London To Deploy Anti-catcalling Officers After Trial

By Azeezat Okunlola | Jul 14, 2023
In England, police officers are expected to be deployed to more parts of London to look out for men who are catcalling women in order to issue a £100 fine.
 
They are currently only being trialled in Redbridge, in East London, but it is anticipated that they will spread throughout the city.
 
These officers go out every night, carrying signs indicating that it is illegal to cat-call women. Special attention is given to places where women are walking home alone at night, and then these officers are dispatched there to make sure the women are safe and to step in if they suspect men of harassing them.
 
Redbridge Council is sponsoring a "This Has to Stop" campaign, and they say that 91 per cent  of 1,834 women questioned in the borough have been the target of catcalling.

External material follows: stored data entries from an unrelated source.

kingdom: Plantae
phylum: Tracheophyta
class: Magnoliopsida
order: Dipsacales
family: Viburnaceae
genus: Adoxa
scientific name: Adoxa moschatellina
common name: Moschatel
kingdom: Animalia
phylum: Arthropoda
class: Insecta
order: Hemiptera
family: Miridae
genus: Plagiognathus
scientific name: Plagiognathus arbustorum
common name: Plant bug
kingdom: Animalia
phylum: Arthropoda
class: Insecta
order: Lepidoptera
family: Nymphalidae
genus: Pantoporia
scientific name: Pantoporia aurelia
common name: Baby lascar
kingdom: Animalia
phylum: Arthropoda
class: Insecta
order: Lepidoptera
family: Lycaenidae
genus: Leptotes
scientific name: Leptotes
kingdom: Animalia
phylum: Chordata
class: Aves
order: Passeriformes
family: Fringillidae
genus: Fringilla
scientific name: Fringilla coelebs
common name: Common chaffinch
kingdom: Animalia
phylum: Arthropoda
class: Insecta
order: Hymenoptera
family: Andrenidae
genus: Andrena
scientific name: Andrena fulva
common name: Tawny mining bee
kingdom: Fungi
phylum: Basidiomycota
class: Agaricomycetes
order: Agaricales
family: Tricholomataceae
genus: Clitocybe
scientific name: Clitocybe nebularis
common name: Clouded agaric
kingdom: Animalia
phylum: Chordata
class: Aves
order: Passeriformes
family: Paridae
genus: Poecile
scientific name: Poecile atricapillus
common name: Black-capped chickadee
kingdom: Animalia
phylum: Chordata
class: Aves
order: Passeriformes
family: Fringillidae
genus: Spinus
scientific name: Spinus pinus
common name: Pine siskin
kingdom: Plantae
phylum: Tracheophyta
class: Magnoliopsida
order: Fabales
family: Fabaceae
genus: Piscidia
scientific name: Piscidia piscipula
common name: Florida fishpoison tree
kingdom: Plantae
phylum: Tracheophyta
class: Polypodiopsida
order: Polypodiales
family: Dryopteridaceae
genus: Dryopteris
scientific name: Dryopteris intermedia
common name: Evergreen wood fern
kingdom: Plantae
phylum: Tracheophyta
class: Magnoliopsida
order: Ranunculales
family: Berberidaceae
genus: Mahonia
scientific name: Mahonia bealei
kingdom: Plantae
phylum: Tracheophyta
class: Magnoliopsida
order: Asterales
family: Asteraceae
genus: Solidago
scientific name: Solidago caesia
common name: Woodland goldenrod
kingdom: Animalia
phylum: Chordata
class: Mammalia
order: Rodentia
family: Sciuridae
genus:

It issued the first £100 punishment for the offence in London in December, making it the first council area to do so in the city.
 
Over 62 per cent of women reported being followed by a guy at some point in their lives. Chief Inspector Louise Jackson said the focus is still on educating men about not catcalling. 
 
"When a woman feels uncomfortable, when she feels like she is being harassed or made to feel vulnerable, we tend to have to change our direction or change our routes or head in the opposite direction," she told the Evening Standard. "What we're saying now is this is about educational and generational change. If we start getting this message out now, hopefully years down the line it will become the norm."
 
In March, lawmakers in England and Wales voted in favour of making it a crime to harass someone by catcalling, following them, or blocking their route.
 
Conservative Greg Clark, former business secretary who put it forward, said it was "astonishing" that this was not already a crime. He stated that the intention of his bill was "to reinforce a change in the culture".
 
"This closes a loophole in the law, as it has never has been a specific criminal offence to harass and intimidate intentionally a woman or a girl in public," he told the BBC.
 
"Because it is not a specific crime, too many women and girls think there is no point in reporting it to the police.”
 
"This is something we don't tolerate for racial harassment or harassment on the grounds of sexuality."